── Texte à lire

Accroître le degré d'importance du dialogue social constitue un objectif supplémentaire. Sans cela, la dimension humaine de la régénération post-crise risque d'être perdue, et l'éducation deviendra le coût de la crise plutôt que la solution clé. Cela aura un impact dévastateur à travers toute la planète. C'est pourquoi il est nécessaire que nous fassions pression sur les gouvernements afin de mettre en place une stratégie claire en vue de sortir de la crise, et que l'éducation fasse partie de la solution. A cet égard, nous devons souligner que toutes les mesures de crise négatives (telles que les réductions budgétaires) doivent être des mesures à court terme et doivent être compensées par un engagement en faveur d'un investissement futur et de la réintégration de salaires intégraux, ou d'une compensation pour les baisses de salaires des enseignants.

────

Exercice proposé:
Poursuivez le texte ci-dessus sur la place de l'éducation dans la sortie de crise, en reprenant juste après sa dernière phrase.

── Données extraites

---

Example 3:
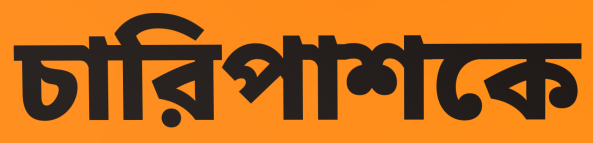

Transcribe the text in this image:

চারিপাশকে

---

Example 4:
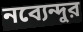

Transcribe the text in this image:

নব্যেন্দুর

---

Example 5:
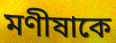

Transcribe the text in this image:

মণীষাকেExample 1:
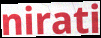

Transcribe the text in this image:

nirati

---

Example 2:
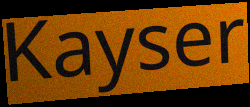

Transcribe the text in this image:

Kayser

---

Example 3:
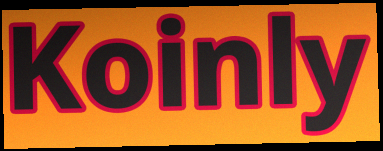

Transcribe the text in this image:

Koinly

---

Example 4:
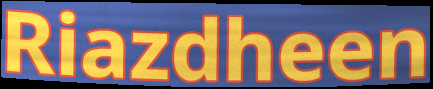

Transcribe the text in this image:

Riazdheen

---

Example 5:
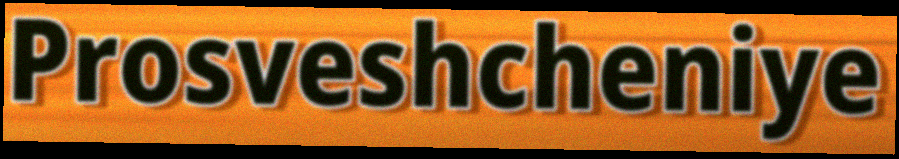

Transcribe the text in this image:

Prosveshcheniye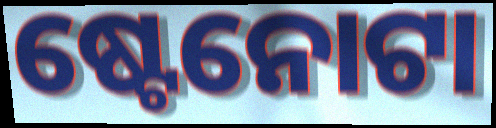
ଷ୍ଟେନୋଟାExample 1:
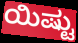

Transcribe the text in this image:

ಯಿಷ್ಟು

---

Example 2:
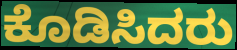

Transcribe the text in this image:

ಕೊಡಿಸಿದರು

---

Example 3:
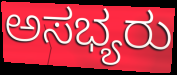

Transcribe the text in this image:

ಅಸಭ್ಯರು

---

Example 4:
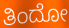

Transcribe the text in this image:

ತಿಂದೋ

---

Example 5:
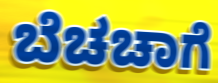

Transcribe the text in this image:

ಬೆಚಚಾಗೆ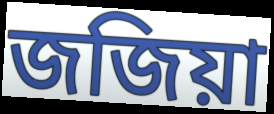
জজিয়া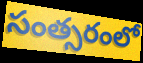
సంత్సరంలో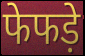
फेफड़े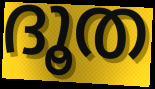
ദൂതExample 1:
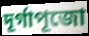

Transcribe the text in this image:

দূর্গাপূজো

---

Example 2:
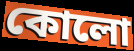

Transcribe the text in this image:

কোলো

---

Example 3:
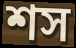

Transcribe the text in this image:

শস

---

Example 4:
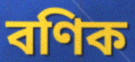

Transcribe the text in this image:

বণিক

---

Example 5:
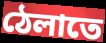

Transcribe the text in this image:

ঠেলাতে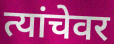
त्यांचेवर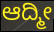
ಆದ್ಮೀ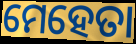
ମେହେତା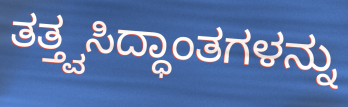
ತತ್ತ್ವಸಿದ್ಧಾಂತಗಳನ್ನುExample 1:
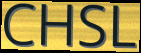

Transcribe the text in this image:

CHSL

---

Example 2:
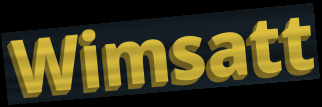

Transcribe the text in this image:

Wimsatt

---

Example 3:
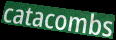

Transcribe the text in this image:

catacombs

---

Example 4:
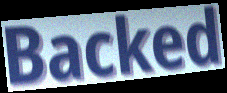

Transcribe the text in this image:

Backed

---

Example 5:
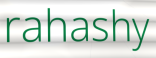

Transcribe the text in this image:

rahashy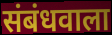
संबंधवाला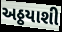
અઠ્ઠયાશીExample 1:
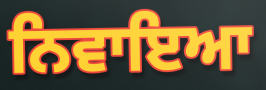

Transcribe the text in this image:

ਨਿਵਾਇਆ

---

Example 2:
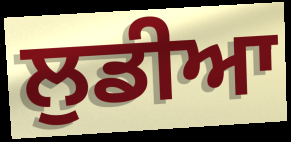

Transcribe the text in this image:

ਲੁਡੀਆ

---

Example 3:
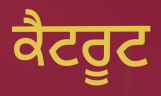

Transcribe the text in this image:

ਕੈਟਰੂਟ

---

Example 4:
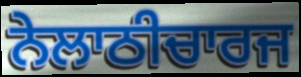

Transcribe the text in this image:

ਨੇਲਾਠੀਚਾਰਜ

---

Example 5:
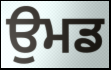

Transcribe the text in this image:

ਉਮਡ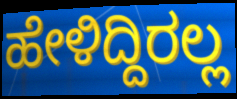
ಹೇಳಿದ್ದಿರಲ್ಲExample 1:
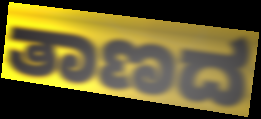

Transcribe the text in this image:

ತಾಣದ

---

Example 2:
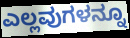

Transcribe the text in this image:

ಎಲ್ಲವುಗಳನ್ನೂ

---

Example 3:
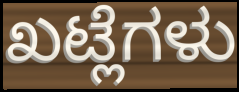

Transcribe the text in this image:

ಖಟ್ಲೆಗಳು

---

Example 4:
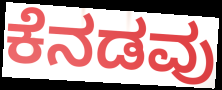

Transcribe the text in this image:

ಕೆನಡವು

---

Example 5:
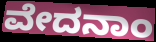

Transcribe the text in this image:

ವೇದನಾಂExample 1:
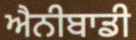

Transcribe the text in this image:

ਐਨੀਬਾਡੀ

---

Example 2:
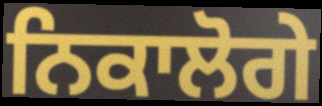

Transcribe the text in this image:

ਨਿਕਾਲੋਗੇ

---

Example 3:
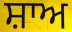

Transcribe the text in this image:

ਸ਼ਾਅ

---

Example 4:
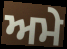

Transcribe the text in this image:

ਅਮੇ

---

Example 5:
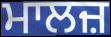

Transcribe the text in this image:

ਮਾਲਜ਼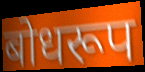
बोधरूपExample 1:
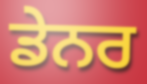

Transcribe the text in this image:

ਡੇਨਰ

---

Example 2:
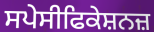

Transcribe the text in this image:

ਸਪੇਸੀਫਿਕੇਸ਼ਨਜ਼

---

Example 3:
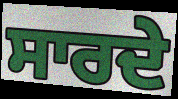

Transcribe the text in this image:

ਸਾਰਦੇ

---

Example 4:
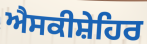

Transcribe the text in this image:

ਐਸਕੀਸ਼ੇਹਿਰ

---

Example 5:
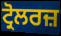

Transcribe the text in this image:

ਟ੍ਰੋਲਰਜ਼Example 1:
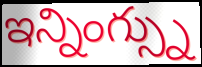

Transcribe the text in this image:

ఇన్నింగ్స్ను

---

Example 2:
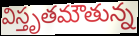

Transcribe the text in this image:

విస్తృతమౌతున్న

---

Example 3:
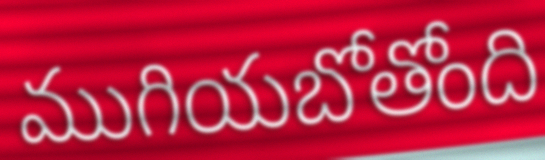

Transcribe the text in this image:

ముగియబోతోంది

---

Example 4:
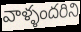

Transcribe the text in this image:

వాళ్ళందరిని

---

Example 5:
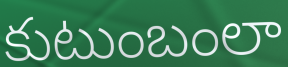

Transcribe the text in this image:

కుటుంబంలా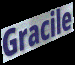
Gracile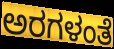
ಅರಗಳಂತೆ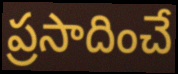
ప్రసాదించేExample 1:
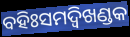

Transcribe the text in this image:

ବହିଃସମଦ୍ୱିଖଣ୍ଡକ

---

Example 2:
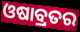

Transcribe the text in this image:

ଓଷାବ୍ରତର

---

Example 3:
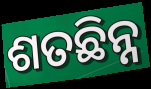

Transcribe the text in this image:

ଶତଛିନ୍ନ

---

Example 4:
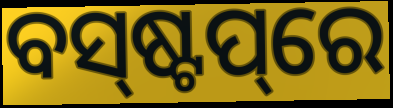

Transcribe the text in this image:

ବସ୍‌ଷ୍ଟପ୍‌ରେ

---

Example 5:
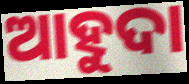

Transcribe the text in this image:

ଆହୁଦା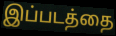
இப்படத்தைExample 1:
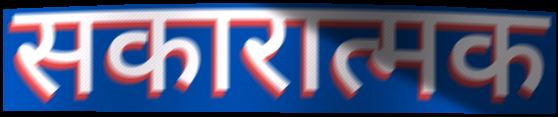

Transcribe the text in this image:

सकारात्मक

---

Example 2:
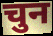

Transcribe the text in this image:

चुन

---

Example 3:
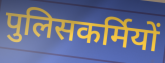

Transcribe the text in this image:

────
── Données extraites

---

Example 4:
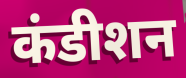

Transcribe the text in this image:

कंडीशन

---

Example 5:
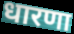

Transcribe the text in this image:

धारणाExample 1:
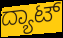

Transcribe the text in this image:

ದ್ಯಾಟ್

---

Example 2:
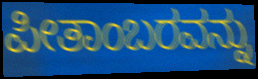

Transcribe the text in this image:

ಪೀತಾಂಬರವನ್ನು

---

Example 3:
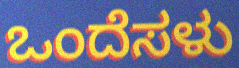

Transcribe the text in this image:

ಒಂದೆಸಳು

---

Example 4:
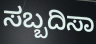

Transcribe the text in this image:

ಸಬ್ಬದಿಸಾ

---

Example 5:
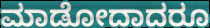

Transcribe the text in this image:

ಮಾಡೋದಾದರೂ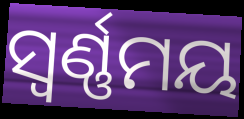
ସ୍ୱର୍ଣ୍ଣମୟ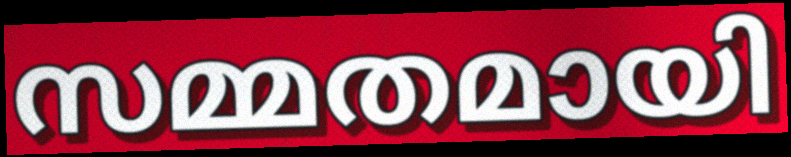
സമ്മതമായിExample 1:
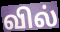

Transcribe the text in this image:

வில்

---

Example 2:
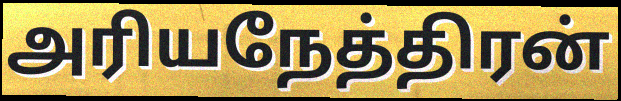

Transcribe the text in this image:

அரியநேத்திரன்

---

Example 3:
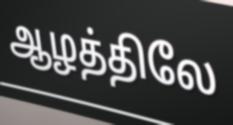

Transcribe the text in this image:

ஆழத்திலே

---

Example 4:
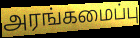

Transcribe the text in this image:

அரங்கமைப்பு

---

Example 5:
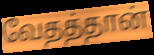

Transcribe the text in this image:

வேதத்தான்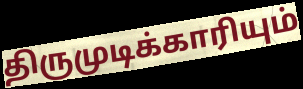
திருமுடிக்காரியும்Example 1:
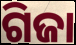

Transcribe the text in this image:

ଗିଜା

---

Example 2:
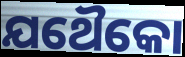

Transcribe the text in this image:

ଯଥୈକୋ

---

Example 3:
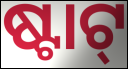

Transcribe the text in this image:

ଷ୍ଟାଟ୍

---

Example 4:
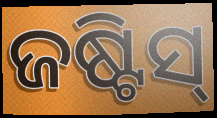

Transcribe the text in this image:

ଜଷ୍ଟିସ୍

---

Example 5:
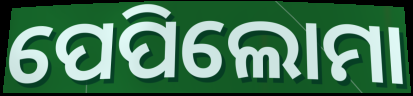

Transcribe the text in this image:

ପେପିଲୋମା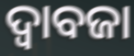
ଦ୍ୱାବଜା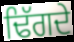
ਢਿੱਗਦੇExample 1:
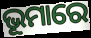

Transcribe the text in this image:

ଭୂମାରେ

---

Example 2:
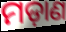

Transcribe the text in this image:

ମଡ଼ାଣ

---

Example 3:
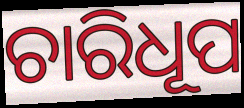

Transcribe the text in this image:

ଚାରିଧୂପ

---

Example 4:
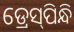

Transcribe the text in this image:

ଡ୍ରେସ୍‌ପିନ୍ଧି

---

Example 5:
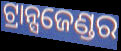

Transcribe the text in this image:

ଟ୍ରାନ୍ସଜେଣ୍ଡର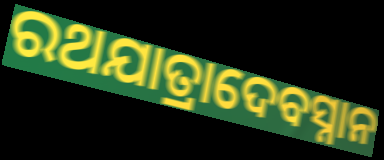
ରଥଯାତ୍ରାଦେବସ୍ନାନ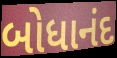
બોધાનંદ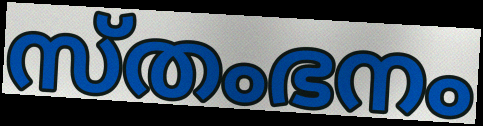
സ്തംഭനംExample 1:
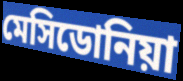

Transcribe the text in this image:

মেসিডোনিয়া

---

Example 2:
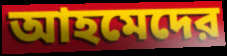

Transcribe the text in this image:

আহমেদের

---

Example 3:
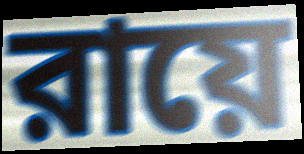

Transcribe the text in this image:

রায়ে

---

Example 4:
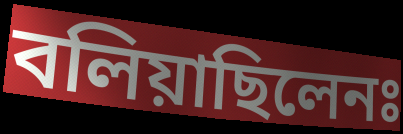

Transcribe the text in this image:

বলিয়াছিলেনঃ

────

Réponse attendue:
Nous devons également établir une politique claire pour ce qui est des valeurs démocratiques véhiculées par l'enseignement public et des responsabilités au sens large des gouvernements envers leurs citoyens les plus jeunes. Si, comme les hommes politiques le disent souvent, les enfants représentent notre futur et constituent l'atout majeur de notre société, pourquoi les gouvernements ont-ils tendance à chercher des moyens toujours moins coûteux pour leur éducation ? La croissance économique de l'ère post-industrielle doit être basée sur l'intellect et la connaissance, et l'accès équitable à l'éducation constitue un élément essentiel de la stabilité sociale. En tant que syndicats, nos objectifs et notre plaidoyer peuvent également s'étendre au delà du simple domaine de l'éducation, en traitant de problèmes tels que la privatisation et le chômage dans d'autres secteurs, dans le cadre du mouvement du service public contre la crise.
Repensons les différents moyens de négociation !
Repensons la façon dont nous négocions avec nos employeurs. Premièrement, en termes de délai : Nous pouvons négocier en faveur d'une augmentation ou d'une compensation de salaire pouvant prendre effet après la crise, lorsqu'un certain niveau de croissance aura été atteint. Deuxièmement, en termes de collaboration avec d'autres syndicats et syndicats d'enseignants, nous devons présenter un front uni de syndicats et syndicats d'enseignants, de façon que le gouvernement ne puisse pas monter les syndicats les uns contre les autres. Troisièmement, en termes de position d'influence, les dirigeants syndicaux qui sont membres d'organismes officiels au sein d'organes gouvernementaux doivent utiliser leur position pour faire pression. Quatrièmement, en termes d'action industrielle, nous pouvons simplement recourir à la menace d'action industrielle sans nécessairement entrer en grève.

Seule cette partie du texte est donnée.